[Data items]
------------------------------------------------------------------------

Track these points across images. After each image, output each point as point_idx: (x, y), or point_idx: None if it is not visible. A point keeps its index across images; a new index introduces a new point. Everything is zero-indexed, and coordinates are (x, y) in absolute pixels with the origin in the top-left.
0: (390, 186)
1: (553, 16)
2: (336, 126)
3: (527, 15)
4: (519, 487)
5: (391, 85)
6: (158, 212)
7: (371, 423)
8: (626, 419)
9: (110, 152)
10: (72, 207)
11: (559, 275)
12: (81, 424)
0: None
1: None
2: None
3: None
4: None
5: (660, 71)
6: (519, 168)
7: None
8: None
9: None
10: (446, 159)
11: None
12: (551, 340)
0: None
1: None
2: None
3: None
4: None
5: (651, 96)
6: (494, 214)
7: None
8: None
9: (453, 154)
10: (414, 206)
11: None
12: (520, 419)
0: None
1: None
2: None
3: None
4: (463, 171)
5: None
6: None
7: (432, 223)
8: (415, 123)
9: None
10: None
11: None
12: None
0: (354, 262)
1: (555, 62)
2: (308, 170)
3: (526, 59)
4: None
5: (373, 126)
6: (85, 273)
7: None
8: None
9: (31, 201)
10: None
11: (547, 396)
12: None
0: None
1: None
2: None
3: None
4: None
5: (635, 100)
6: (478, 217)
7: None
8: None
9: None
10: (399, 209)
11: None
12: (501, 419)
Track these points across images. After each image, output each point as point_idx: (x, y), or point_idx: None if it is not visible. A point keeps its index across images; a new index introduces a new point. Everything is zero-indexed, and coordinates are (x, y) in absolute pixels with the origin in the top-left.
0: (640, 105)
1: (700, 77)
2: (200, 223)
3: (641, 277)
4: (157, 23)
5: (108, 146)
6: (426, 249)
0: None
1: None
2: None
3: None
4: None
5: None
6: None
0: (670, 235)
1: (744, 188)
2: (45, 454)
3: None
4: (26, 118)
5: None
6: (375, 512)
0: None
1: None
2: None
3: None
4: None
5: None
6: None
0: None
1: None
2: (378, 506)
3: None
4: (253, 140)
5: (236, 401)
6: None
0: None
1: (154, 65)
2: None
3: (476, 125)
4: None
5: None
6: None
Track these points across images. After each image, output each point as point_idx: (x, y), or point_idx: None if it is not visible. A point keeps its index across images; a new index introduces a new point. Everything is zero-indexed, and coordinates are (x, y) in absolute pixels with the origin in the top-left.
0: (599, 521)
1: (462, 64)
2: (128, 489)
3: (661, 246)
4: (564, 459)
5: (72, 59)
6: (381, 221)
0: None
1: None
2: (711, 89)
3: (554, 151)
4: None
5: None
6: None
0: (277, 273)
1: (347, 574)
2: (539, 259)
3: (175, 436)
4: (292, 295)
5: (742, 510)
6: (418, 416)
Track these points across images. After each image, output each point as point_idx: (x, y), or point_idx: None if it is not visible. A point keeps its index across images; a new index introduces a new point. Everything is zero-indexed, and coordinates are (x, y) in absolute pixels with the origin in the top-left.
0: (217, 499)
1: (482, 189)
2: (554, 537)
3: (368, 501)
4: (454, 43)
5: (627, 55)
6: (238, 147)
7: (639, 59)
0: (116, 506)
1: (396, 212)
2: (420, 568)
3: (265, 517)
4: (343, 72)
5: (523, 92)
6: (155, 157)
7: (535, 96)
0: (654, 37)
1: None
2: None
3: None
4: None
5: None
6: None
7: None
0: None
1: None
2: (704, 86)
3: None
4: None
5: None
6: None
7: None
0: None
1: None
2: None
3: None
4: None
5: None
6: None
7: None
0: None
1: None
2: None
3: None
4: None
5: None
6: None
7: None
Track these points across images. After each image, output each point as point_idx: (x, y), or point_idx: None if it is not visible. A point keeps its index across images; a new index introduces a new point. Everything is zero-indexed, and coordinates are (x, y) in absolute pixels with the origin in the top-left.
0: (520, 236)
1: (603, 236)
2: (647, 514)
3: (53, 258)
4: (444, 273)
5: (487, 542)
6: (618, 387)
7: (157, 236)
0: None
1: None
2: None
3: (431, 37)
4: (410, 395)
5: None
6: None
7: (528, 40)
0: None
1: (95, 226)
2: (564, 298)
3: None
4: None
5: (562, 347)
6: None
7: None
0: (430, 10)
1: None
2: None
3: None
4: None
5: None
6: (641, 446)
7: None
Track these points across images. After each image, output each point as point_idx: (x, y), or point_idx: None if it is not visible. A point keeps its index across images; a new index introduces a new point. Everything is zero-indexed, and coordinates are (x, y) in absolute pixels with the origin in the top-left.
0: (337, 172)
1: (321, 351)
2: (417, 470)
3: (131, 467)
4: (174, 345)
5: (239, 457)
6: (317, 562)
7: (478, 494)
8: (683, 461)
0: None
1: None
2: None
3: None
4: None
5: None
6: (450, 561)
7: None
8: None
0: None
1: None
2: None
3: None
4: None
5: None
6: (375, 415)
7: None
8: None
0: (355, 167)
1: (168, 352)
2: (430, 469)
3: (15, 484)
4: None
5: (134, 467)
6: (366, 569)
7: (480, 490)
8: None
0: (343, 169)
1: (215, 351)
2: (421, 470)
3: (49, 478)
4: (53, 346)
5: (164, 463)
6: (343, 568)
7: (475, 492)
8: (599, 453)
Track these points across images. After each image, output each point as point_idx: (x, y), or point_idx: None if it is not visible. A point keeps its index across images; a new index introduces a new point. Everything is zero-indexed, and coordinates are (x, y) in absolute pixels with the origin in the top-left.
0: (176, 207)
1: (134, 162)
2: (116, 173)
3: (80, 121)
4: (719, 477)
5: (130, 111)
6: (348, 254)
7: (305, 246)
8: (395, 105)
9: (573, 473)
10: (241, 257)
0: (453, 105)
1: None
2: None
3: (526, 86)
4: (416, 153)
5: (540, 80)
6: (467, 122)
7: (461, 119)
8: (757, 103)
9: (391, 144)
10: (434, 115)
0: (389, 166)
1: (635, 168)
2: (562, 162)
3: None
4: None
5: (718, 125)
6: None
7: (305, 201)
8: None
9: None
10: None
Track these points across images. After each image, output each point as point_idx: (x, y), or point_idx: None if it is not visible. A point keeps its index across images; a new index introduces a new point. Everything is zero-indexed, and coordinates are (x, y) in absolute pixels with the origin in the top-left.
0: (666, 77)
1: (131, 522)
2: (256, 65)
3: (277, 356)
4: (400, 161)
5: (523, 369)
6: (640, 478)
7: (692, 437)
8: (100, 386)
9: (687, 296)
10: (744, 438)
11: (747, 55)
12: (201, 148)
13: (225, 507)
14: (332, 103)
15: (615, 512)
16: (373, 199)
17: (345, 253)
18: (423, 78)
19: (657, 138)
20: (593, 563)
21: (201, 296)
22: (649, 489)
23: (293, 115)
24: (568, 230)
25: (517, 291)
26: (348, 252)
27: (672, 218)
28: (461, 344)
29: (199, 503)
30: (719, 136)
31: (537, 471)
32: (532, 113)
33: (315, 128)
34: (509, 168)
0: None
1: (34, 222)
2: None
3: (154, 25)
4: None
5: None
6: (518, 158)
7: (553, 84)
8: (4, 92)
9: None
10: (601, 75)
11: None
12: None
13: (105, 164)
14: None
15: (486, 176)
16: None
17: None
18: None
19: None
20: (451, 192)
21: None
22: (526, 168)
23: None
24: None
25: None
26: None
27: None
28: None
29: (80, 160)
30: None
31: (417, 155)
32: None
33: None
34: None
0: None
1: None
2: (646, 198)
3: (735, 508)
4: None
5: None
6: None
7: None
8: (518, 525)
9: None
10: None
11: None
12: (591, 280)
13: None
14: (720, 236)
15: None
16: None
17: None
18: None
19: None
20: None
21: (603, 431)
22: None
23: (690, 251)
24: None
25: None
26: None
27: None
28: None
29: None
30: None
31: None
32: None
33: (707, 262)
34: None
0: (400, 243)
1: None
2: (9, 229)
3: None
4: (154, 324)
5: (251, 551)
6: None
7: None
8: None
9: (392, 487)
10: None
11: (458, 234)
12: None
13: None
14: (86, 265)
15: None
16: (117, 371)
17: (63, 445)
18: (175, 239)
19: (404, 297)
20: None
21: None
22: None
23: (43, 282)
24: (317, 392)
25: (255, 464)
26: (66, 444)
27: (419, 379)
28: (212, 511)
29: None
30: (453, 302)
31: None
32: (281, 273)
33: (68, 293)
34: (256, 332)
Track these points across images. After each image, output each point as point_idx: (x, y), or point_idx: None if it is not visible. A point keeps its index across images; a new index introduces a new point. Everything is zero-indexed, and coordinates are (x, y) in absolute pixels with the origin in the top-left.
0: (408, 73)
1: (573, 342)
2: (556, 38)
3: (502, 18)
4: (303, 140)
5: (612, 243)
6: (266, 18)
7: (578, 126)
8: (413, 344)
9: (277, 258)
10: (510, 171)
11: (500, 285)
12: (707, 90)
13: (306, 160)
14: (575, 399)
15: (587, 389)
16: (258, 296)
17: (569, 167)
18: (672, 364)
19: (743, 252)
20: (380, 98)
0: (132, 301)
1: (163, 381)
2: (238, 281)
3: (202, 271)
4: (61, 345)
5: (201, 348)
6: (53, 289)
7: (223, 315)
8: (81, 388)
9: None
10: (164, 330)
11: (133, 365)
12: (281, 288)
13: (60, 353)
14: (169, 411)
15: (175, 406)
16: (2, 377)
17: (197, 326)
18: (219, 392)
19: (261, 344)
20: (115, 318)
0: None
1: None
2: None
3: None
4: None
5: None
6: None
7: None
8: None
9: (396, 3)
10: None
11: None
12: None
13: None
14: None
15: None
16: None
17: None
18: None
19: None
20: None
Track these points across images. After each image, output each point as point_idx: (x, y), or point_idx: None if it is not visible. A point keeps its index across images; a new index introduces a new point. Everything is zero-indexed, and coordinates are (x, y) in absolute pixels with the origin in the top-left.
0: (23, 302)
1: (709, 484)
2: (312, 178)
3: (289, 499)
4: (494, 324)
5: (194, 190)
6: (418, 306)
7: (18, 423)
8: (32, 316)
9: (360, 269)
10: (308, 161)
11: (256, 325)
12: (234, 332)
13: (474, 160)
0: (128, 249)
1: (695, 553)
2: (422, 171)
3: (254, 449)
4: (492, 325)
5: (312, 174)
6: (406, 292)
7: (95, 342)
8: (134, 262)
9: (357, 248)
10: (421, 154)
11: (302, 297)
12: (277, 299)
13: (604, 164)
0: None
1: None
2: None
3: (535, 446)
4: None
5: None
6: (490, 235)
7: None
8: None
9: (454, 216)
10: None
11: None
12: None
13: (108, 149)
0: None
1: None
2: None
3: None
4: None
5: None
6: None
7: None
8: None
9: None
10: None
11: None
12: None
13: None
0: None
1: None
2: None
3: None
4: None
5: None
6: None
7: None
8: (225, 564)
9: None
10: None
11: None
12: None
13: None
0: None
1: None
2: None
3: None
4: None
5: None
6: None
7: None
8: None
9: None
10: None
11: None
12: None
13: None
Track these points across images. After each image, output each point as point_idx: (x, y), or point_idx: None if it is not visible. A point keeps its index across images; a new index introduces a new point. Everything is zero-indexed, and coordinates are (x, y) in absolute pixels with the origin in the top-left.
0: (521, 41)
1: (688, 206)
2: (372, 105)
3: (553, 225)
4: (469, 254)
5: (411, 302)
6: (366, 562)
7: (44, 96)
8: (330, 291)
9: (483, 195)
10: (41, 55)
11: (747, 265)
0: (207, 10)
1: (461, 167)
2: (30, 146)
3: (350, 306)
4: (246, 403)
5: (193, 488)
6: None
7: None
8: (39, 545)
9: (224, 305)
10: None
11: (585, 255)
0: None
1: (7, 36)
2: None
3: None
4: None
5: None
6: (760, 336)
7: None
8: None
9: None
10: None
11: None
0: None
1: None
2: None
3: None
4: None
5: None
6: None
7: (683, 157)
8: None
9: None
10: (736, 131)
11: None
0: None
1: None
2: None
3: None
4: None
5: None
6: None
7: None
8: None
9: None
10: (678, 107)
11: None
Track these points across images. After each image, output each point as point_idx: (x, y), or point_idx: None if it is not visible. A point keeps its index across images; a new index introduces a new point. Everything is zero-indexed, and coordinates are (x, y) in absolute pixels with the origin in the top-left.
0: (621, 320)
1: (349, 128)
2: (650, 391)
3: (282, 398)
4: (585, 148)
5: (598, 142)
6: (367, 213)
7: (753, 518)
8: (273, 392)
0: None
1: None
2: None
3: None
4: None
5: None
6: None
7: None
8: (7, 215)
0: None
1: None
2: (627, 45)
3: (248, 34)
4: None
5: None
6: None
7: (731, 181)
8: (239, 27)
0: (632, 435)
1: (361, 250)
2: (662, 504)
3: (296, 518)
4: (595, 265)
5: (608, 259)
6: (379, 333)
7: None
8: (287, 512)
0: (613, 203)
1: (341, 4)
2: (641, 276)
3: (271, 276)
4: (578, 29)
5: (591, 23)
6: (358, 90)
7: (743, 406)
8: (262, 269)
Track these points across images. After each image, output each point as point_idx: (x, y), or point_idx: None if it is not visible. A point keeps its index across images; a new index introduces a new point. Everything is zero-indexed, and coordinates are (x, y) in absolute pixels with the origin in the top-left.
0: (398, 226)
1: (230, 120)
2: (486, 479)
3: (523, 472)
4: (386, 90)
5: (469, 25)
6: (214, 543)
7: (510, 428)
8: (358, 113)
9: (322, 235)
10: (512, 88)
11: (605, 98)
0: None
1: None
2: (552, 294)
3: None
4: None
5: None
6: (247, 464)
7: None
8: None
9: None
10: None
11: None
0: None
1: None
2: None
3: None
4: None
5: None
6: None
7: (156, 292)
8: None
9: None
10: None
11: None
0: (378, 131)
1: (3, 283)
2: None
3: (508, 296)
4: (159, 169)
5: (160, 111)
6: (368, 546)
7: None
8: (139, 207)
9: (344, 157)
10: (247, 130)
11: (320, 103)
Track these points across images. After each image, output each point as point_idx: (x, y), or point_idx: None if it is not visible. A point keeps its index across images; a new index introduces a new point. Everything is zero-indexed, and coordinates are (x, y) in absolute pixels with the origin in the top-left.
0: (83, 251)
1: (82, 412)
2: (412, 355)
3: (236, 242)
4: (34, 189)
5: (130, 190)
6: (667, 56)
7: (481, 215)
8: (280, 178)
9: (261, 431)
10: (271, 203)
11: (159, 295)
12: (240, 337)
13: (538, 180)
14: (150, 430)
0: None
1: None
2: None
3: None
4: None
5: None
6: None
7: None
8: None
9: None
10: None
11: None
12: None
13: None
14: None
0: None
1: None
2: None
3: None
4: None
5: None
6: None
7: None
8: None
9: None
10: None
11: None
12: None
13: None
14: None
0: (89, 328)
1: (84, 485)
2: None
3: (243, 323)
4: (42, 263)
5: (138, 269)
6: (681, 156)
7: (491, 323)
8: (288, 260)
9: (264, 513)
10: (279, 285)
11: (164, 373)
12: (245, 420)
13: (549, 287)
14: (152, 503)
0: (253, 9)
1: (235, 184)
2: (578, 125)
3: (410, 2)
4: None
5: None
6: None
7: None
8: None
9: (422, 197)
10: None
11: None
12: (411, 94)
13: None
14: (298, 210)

------------------------------------------------------------------------

**PROBLEM STATEMENT**.
Change "point_idx" to "point_number" in the data, beginning with its first line and ending with the line containing "6: (158, 212)", and leave everything else as it is. Give only those lines.

**TASK RESULT**.
Track these points across images. After each image, output each point as point_number: (x, y), or point_number: None if it is not visible. A point keeps its index across images; a new index introduces a new point. Everything is zero-indexed, and coordinates are (x, y) in absolute pixels with the origin in the top-left.
0: (390, 186)
1: (553, 16)
2: (336, 126)
3: (527, 15)
4: (519, 487)
5: (391, 85)
6: (158, 212)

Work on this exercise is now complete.